The response should repeat word for word every line below from the one with "left elbow: (446, 224)" to the one with "right shoulder: (102, 286)", inclusive, and nothing else; leave pictures out.

|---|

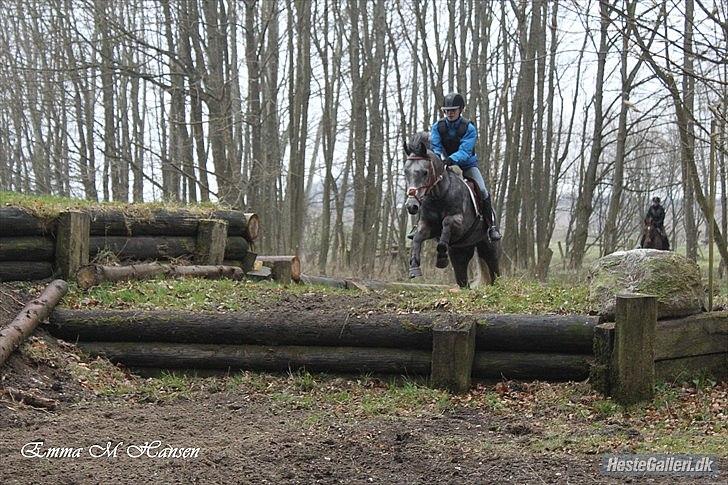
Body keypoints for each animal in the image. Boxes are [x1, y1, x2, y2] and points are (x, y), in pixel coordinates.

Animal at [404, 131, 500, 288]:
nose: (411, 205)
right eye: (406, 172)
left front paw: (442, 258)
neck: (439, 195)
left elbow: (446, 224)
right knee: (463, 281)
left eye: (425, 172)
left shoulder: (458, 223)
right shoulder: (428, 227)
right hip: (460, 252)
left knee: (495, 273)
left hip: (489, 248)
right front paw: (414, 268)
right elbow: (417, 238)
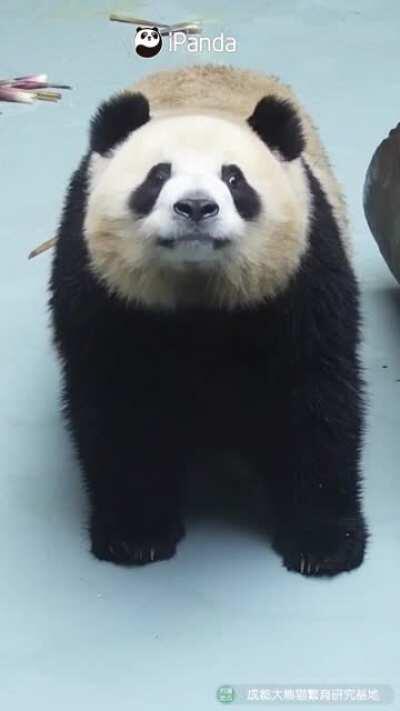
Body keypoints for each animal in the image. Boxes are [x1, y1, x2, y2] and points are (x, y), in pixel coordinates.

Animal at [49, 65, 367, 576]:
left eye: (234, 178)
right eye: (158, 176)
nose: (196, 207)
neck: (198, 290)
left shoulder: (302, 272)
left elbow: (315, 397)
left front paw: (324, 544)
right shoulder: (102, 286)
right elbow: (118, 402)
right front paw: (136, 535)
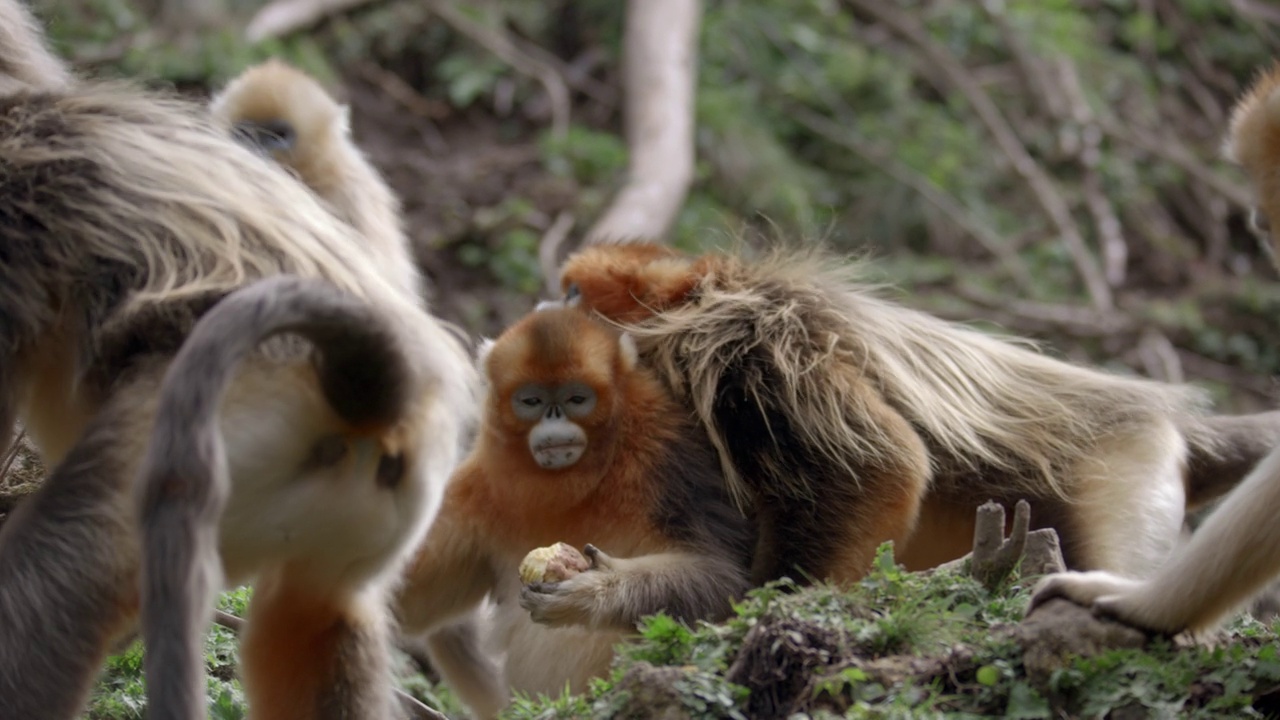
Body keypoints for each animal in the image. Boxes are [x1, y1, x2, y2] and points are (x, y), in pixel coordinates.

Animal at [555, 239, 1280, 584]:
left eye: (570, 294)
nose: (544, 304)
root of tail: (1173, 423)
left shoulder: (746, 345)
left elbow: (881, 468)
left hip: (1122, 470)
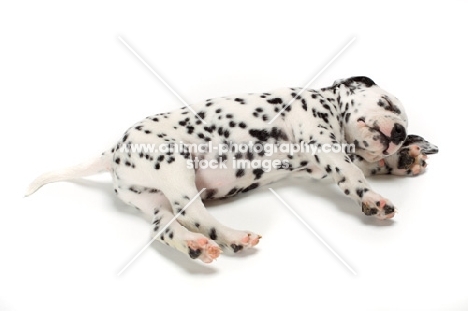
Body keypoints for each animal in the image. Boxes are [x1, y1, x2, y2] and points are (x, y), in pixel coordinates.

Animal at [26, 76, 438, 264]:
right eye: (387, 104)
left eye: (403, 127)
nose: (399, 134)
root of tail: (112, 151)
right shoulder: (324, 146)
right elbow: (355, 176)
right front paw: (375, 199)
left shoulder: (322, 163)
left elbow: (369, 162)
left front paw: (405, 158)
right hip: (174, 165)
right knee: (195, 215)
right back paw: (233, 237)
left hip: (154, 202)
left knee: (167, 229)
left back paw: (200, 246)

|---|

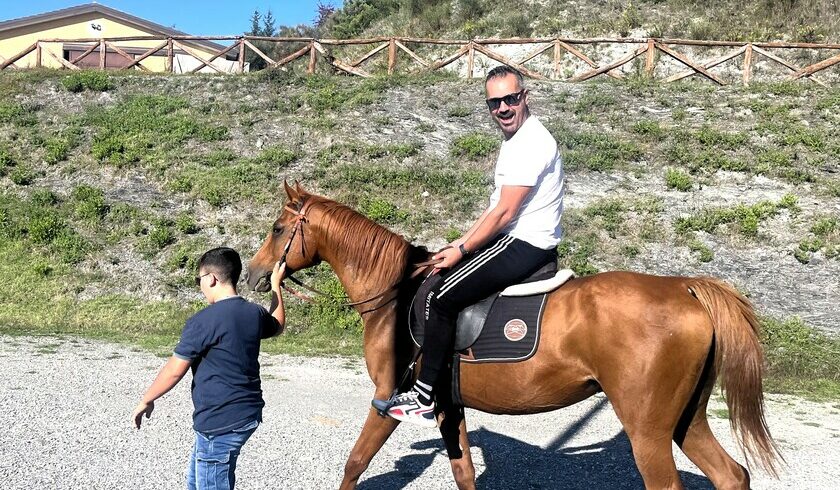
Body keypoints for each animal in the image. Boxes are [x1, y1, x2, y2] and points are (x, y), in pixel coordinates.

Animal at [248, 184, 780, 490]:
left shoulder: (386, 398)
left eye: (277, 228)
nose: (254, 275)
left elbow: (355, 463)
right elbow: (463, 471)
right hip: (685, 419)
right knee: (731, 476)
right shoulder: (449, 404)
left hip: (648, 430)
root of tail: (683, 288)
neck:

|---|

§ Written solution
left elbow: (446, 224)
right knee: (463, 281)
left eye: (425, 172)
left shoulder: (458, 223)
right shoulder: (428, 227)
right hip: (460, 252)
left knee: (495, 273)
left hip: (489, 248)
right front paw: (414, 268)
right elbow: (417, 238)
Body keypoints for each animal in the image. Boxes are [x1, y1, x2, y2] and points are (x, y), in pixel coordinates.

Animal at [49, 65, 367, 576]:
left eye: (234, 178)
right eye: (158, 176)
nose: (196, 207)
neck: (198, 290)
left shoulder: (302, 272)
left elbow: (315, 397)
left front paw: (324, 544)
right shoulder: (102, 286)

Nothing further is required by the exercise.